Raka membeku. BetaTester?
“Aku adalah orang yang kamu abaikan. Yang kamu keluarkan dari tim saat proyek ini hampir selesai. Dan sekarang... aku yang akan mengambil alih dunia ini.”
Naela bersiap siaga. “Dia musuh.”
Pria itu tertawa rendah. “Kalian pikir dunia ini masih dalam kendali kalian? Ini bukan sekadar dunia isekai. Ini dunia kesalahan kalian. Dunia yang kalian buat... dengan kebodohan dan ego.”
Raka melangkah maju. “Kalau kamu memang BetaTester terakhir, kamu pasti tahu kenapa aku terpaksa menghapusmu dari tim. Karena kamu menanamkan virus di sistem.”
“Virus? Aku menanamkan kebebasan!” suaranya menggema. “Aku hanya ingin karakter-karakter dalam game ini punya kehendak sendiri. Tidak hanya jadi boneka pemain!”
Naela mencibir. “Dan untuk itu kamu rela menghancurkan sistem dan nyeret kita ke dunia gila ini?”
Pria itu menarik pedangnya. Pedang hitam berkilau seperti bayangan.
“Kita lihat siapa yang pantas jadi pencipta dunia ini... dan siapa yang hanya pion.”
Tanpa aba-aba, ia melompat ke arah Raka. Serangan cepat dan tajam. Raka hanya sempat mengangkat tangannya dan membentuk barrier. Benturan keras membuatnya terpental.
Naela memantrakan sihir es, mengikat kaki pria itu. Tapi ia hanya tersenyum, dan es itu hancur seketika.
“Dia beda...” gumam Raka sambil berdiri lagi.
“Ya. Karena dia juga developer.”
Raka menggertakkan gigi. “Kalau begitu... mari kita lihat, siapa di antara kita yang lebih kenal dunia ini.”
Ia mengangkat tangan, memanggil Blade of Source Code, pedang transparan yang hanya bisa muncul jika pemiliknya tahu struktur kode dunia ini.

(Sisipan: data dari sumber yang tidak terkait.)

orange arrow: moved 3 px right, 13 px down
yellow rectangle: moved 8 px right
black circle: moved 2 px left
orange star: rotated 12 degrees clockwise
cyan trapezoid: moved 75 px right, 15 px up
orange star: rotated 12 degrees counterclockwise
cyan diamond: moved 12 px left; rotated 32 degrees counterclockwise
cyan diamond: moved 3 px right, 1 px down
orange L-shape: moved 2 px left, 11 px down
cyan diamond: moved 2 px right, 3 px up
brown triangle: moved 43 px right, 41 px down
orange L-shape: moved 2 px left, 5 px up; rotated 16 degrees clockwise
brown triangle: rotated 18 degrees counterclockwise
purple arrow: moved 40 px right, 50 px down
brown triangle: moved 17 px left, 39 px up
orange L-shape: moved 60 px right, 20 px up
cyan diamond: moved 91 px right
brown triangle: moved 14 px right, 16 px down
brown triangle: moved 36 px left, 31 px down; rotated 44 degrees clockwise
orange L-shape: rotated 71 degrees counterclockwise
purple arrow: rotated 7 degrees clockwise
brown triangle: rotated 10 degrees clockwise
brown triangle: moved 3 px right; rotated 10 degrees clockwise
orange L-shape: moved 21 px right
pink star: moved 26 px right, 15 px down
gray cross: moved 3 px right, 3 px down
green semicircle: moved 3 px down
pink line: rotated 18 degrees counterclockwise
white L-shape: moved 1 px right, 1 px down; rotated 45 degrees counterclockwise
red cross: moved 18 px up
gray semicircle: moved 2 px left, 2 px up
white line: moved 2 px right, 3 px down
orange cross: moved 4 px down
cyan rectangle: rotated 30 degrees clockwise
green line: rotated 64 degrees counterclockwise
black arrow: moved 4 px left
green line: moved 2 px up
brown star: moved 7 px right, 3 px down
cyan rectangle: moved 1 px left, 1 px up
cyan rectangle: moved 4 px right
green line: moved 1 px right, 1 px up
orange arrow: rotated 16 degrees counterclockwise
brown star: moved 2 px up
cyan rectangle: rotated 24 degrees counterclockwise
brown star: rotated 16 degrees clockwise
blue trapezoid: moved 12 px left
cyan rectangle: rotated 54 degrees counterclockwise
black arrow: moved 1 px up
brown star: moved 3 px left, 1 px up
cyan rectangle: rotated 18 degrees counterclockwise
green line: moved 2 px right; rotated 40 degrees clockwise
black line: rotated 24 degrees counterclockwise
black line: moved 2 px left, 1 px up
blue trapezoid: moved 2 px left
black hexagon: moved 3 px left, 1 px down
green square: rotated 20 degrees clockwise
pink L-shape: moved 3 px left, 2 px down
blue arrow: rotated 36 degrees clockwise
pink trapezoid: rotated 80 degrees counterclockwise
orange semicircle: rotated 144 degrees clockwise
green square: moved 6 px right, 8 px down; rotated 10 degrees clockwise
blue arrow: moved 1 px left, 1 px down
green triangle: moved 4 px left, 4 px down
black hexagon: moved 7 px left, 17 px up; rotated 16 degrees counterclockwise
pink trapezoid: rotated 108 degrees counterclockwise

Pria itu memicingkan mata. “Kau masih inget kode itu?”
Raka tersenyum. “Gue bukan cuma inget... gue yang bikin.”
Dua pedang saling berbenturan. Sihir, data, dan percikan energi memenuhi udara. Pertarungan pencipta melawan pengkhianat dimulai—dan siapa pun yang menang, akan menentukan masa depan dunia ini.